● TEXT
______
Microbial Communities of Selected Regions of the Deep Springs Lake Aquifer System

Rania Zaki¹Emma Bourne¹Andrew Storino¹Jay Nadeau^2*

• ¹Deep Springs College, Dyer, United States
• ²Portland State University, Portland, United States

Deep Springs Lake is a small, isolated, highly alkaline soda lake in Inyo County of Eastern California, USA. It is a seasonally filled salt lake or playa, and is part of a closed aquifer system. Such closed systems are globally rare, occurring only in arid zones where annual evaporation is greater than annual rainfall. Deep Springs Lake's hydrology and geology have been well studied, and it is home to a unique toad species, but its microbiome remains unexplored. Here we perform 16S, 18S, and ITS amplicon sequencing of the lake water, dried salt crust at the edges the lake, and nearby feeder springs to investigate the community composition of prokaryotes, eukaryotes, and fungi. Bacterial communities in the lake water consist predominantly of Pseudomonadota and Bacteroidota. Nearby springs and salt crust contain different genera of Pseudomonadota than the lake water but similar Bacteroidota, along with an abundant population of Chlorobiota. Noticeably rare in the lake itself but abundant in the biofilms and crust are populations of photosynthetic Cyanobacteria. Archaea are found only in the lake water, largely Halobacterota. Fungi are mostly Ascomycota, with some Chytridiomycota and Rozellomycota; chytrid fungi show no evidence of pathogens related to amphibian die-offs. Eukaryotes in the lake water consist mostly of flagellates, notably the photosynthetic Dunaliella, and brine shrimp (Artemia). In order to compare these sites with source waters elsewhere in the watershed, we also perform 16S amplicon sequencing of three feeder springs found at higher elevations remote from the lake. The Pseudomonadota found in the remote sites differ from those in the lake at the genus level or higher. Some of the genera of Bacteroidota found in the lake are also seen in the remote springs, while most are unique to the springs. Taxonomy and Bayesian source/sink analysis show that the microbiome of Deep Springs Lake derives very little input from the remote feeder springs, but contains extremophiles similar to those of soda lakes worldwide. Further investigation of the lake and its surrounding springs may lead to the identification of new species of bacteria, fungi, and eukaryotes and allow comparisons with other closed aquifer systems.
______
● SUPPLIED ENTRIES

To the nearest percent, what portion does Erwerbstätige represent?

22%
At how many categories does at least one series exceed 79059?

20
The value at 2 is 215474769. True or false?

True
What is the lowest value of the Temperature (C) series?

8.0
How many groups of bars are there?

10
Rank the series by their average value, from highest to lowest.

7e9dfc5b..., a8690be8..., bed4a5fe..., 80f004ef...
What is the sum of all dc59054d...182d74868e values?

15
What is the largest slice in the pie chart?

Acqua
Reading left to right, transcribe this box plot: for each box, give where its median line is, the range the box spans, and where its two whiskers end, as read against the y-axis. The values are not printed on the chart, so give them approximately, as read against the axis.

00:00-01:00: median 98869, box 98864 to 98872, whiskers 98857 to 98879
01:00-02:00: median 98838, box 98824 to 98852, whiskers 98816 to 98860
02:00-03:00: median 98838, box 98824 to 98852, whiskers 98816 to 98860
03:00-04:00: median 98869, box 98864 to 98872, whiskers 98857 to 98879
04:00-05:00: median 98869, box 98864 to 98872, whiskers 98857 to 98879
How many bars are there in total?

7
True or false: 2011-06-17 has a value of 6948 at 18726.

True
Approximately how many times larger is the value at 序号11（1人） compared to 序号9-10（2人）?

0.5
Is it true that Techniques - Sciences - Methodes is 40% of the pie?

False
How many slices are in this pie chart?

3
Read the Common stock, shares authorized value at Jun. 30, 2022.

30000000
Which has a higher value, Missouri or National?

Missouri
______
● ASSIGNMENT A
List every fungal group that the Deep Springs Lake abstract names.
● ASSIGNMENT B
According to the Deep Springs Lake abstract, are these statements true? Answer yes or no for each, and quote the words that decide it.
(i) Archaea were found in the dried salt crust.
(ii) Photosynthetic Cyanobacteria are abundant in the lake water.
(iii) The chytrid fungi showed no sign of pathogens linked to amphibian die-offs.
The material does not relate to the text.

● YOUR RESPONSE A
Ascomycota, Chytridiomycota, Rozellomycota

● YOUR RESPONSE B
(i) No: "Archaea are found only in the lake water, largely Halobacterota."
(ii) No: "Noticeably rare in the lake itself but abundant in the biofilms and crust are populations of photosynthetic Cyanobacteria."
(iii) Yes: "chytrid fungi show no evidence of pathogens related to amphibian die-offs."